What you are asked to do: Copy all records exactly; omit pictures.

Stored data entries:
——————————
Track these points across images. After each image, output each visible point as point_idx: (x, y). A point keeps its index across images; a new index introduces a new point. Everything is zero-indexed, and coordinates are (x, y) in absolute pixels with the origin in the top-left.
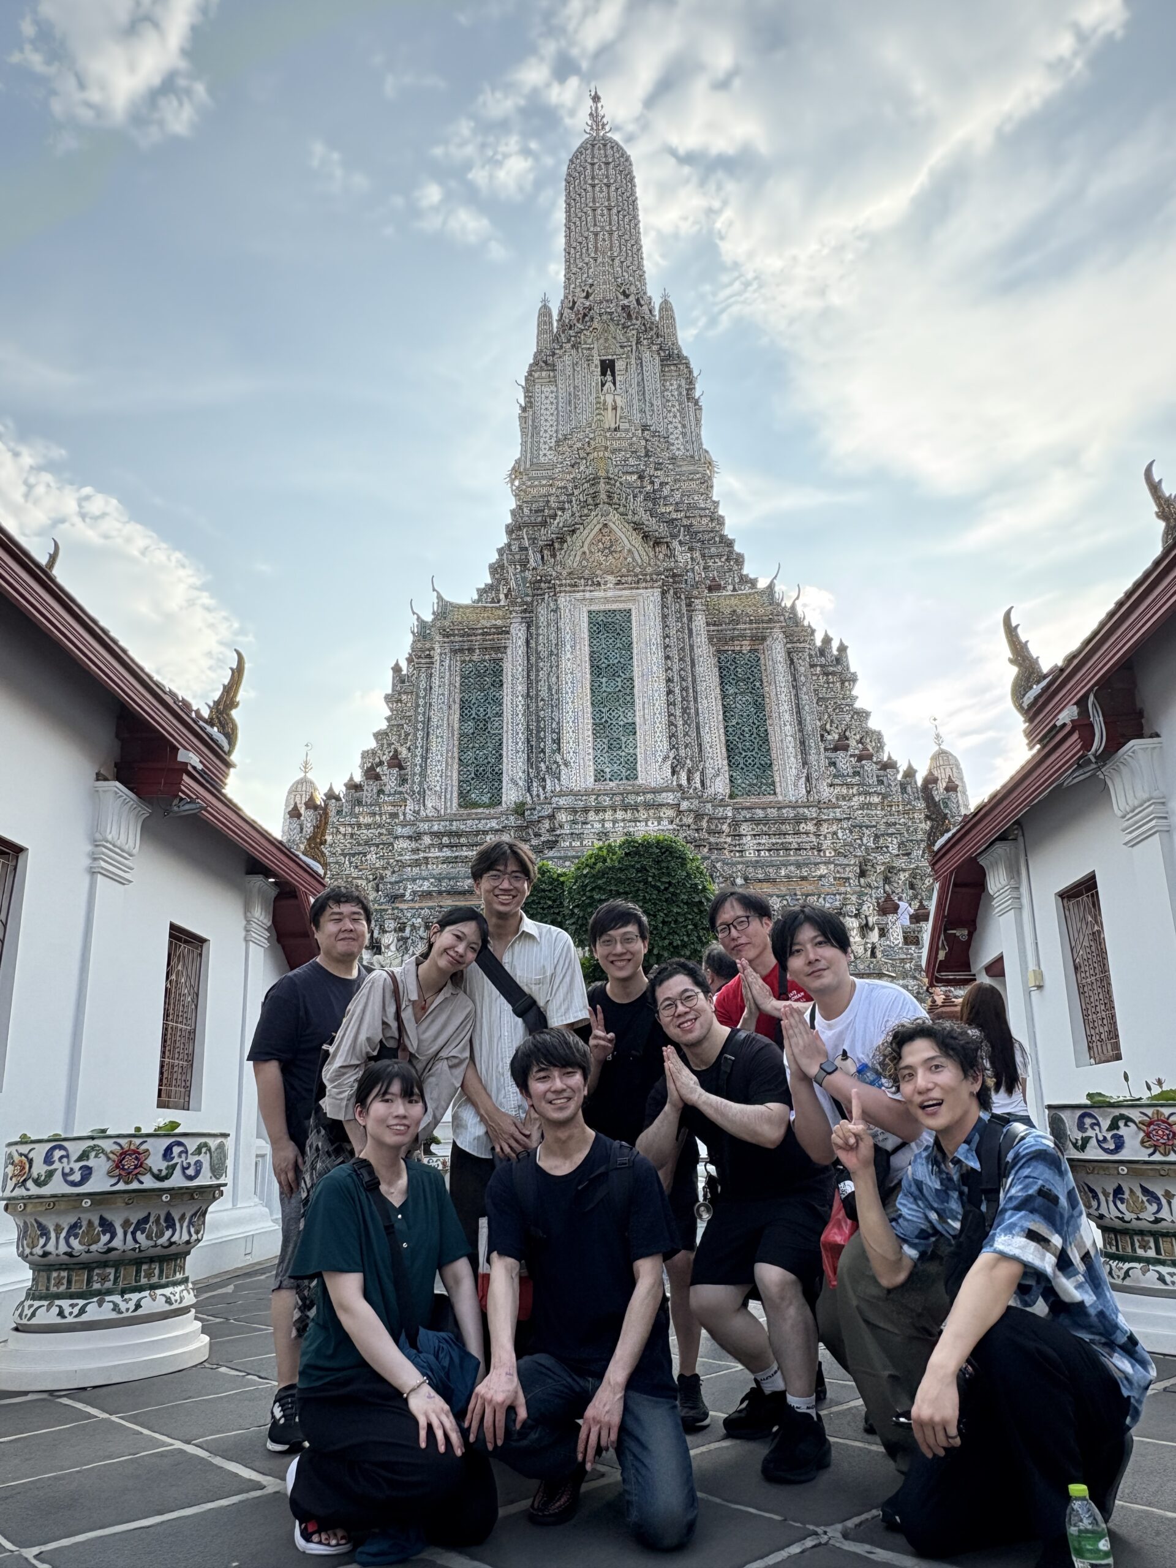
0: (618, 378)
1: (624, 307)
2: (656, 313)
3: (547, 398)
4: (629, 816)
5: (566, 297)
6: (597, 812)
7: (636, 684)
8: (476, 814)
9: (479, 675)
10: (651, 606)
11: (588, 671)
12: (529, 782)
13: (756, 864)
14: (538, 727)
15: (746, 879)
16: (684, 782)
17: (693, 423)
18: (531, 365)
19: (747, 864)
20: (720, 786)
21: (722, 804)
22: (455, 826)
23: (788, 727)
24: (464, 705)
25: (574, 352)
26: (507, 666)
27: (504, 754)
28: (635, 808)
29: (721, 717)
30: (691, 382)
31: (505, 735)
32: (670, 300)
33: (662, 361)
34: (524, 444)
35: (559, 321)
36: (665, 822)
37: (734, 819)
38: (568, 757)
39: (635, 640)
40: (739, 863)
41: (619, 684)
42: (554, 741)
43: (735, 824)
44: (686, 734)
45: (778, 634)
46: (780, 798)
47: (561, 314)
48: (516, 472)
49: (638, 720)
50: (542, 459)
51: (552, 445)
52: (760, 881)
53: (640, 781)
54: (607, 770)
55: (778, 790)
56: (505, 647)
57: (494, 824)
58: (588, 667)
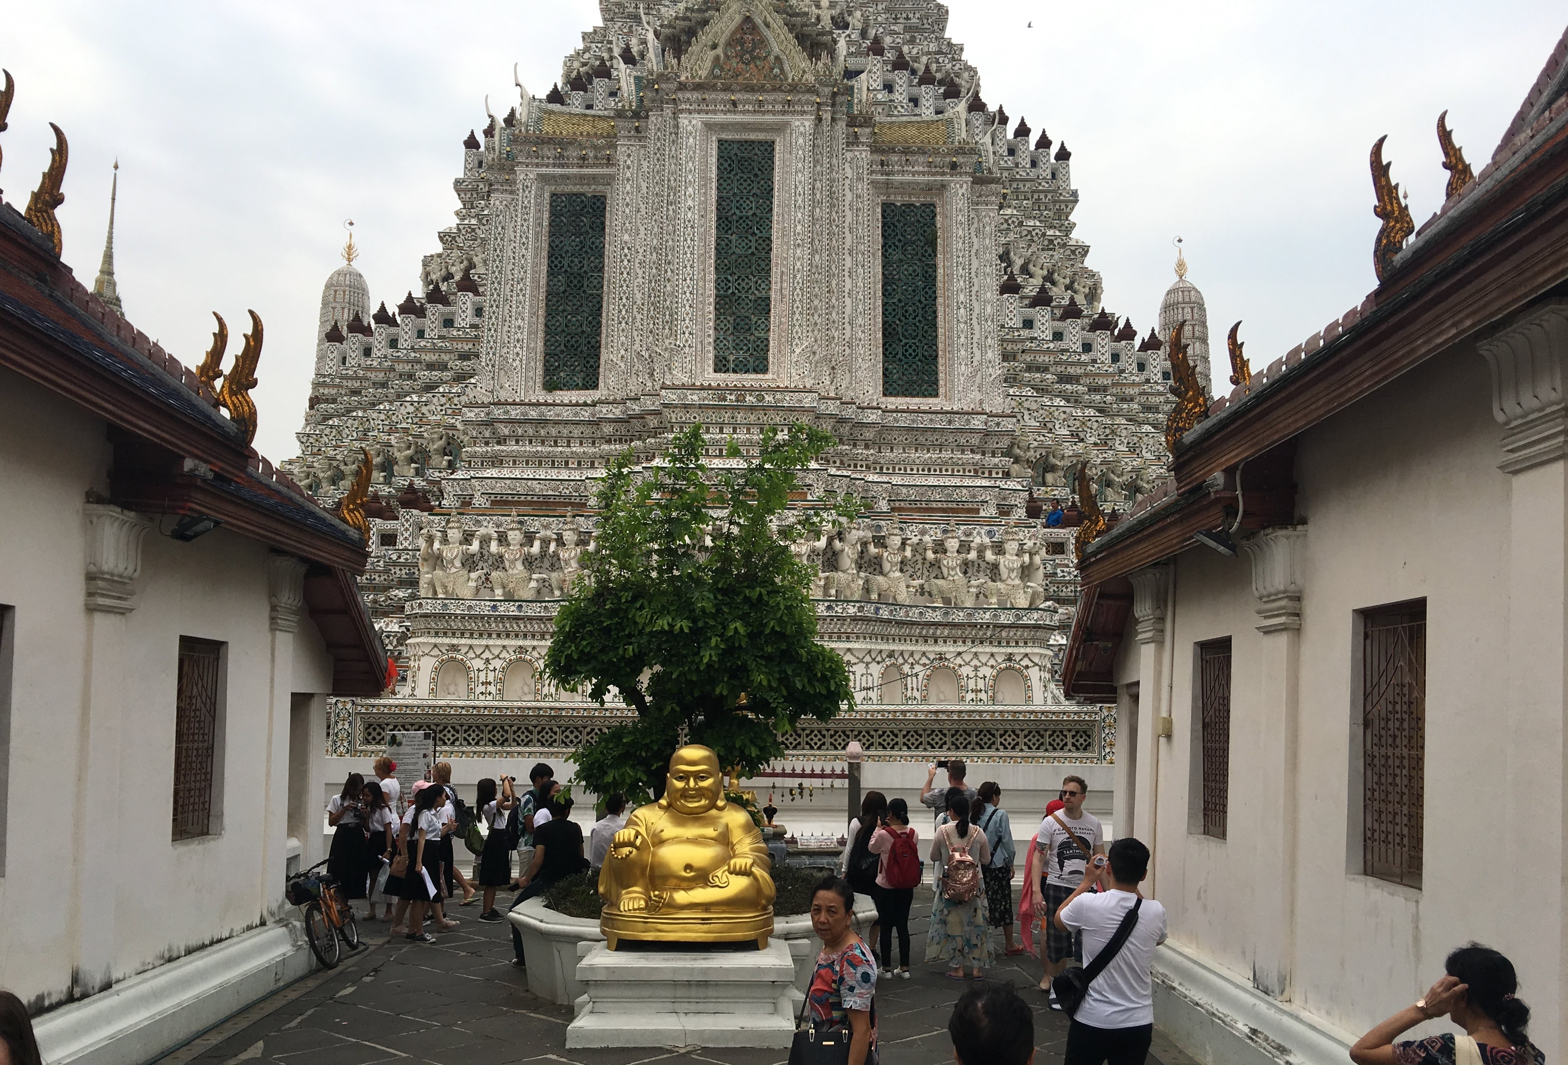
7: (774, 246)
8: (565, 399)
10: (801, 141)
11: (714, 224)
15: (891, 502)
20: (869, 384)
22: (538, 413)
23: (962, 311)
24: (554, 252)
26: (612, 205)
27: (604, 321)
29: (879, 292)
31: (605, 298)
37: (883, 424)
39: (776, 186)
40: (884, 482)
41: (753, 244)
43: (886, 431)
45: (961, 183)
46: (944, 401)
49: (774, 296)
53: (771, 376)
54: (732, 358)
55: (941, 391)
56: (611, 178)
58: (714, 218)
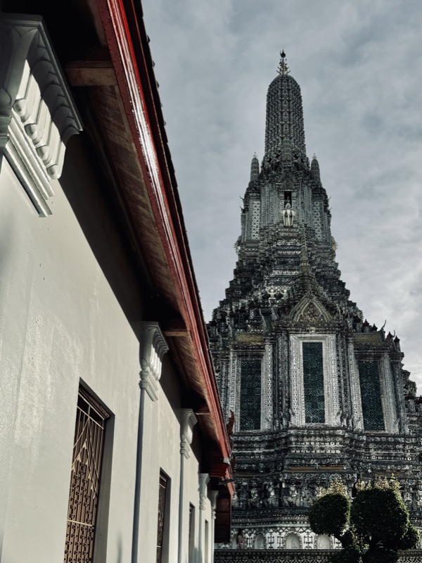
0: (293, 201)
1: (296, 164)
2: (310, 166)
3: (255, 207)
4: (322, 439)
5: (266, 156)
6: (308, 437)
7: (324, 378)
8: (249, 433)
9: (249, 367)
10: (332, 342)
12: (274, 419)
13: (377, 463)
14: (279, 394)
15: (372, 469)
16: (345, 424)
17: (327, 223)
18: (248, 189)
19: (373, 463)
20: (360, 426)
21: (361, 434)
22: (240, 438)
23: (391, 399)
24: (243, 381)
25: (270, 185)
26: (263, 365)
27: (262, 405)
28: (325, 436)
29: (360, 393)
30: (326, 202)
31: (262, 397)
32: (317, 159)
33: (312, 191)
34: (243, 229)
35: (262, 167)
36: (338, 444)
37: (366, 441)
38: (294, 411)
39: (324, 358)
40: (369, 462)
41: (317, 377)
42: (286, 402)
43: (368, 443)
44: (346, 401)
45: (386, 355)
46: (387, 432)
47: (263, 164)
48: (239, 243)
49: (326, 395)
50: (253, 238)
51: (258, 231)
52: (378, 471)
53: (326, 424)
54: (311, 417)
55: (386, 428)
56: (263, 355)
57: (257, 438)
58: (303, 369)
——————————
Output:
Track these points across images. After each image, output each visible point as point_idx: (x, y). A point keeps its index across images; a new index introduces a new point. Everything is zero-indexed, and coordinates are (x, y) in absolute pixels with the origin in the top-left.
0: (618, 378)
1: (624, 307)
2: (656, 313)
3: (547, 398)
4: (629, 816)
5: (566, 297)
6: (597, 812)
7: (636, 684)
8: (476, 814)
9: (479, 675)
10: (651, 606)
11: (588, 671)
12: (529, 782)
13: (756, 864)
14: (538, 727)
15: (746, 879)
16: (684, 782)
17: (693, 423)
18: (531, 365)
19: (747, 864)
20: (720, 786)
21: (722, 804)
22: (455, 826)
23: (788, 727)
24: (464, 705)
25: (574, 352)
26: (507, 666)
27: (504, 754)
28: (635, 808)
29: (721, 717)
30: (691, 382)
31: (505, 735)
32: (670, 300)
33: (662, 361)
34: (524, 444)
35: (559, 321)
36: (665, 822)
37: (734, 819)
38: (568, 757)
39: (635, 640)
40: (739, 863)
41: (619, 684)
42: (554, 741)
43: (735, 824)
44: (686, 734)
45: (778, 634)
46: (780, 798)
47: (561, 314)
48: (516, 472)
49: (638, 720)
50: (542, 459)
51: (552, 445)
52: (760, 881)
53: (640, 781)
54: (607, 770)
55: (778, 790)
56: (505, 647)
57: (494, 824)
58: (588, 667)
7: (774, 246)
8: (565, 399)
10: (801, 141)
11: (714, 224)
15: (891, 502)
20: (869, 384)
22: (538, 413)
23: (962, 311)
24: (554, 252)
26: (612, 205)
27: (604, 321)
29: (879, 292)
31: (605, 298)
37: (883, 424)
39: (776, 186)
40: (884, 482)
41: (753, 244)
43: (886, 431)
45: (961, 183)
46: (944, 401)
49: (774, 296)
53: (771, 376)
54: (732, 358)
55: (941, 391)
56: (611, 178)
58: (714, 218)
0: (293, 201)
1: (296, 164)
2: (310, 166)
3: (255, 207)
4: (322, 439)
5: (266, 156)
6: (308, 437)
7: (324, 378)
8: (249, 433)
9: (249, 367)
10: (332, 342)
12: (274, 419)
13: (377, 463)
14: (279, 394)
15: (372, 469)
16: (345, 424)
17: (327, 223)
18: (248, 189)
19: (373, 463)
20: (360, 426)
21: (361, 434)
22: (240, 438)
23: (391, 399)
24: (243, 381)
25: (270, 185)
26: (263, 365)
27: (262, 405)
28: (325, 436)
29: (360, 393)
30: (326, 202)
31: (262, 397)
32: (317, 159)
33: (312, 191)
34: (243, 229)
35: (262, 167)
36: (338, 444)
37: (366, 441)
38: (294, 411)
39: (324, 358)
40: (369, 462)
41: (317, 377)
42: (286, 402)
43: (368, 443)
44: (346, 401)
45: (386, 355)
46: (387, 432)
47: (263, 164)
48: (239, 243)
49: (326, 395)
50: (253, 238)
51: (258, 231)
52: (378, 471)
53: (326, 424)
54: (311, 417)
55: (386, 428)
56: (263, 355)
57: (257, 438)
58: (303, 369)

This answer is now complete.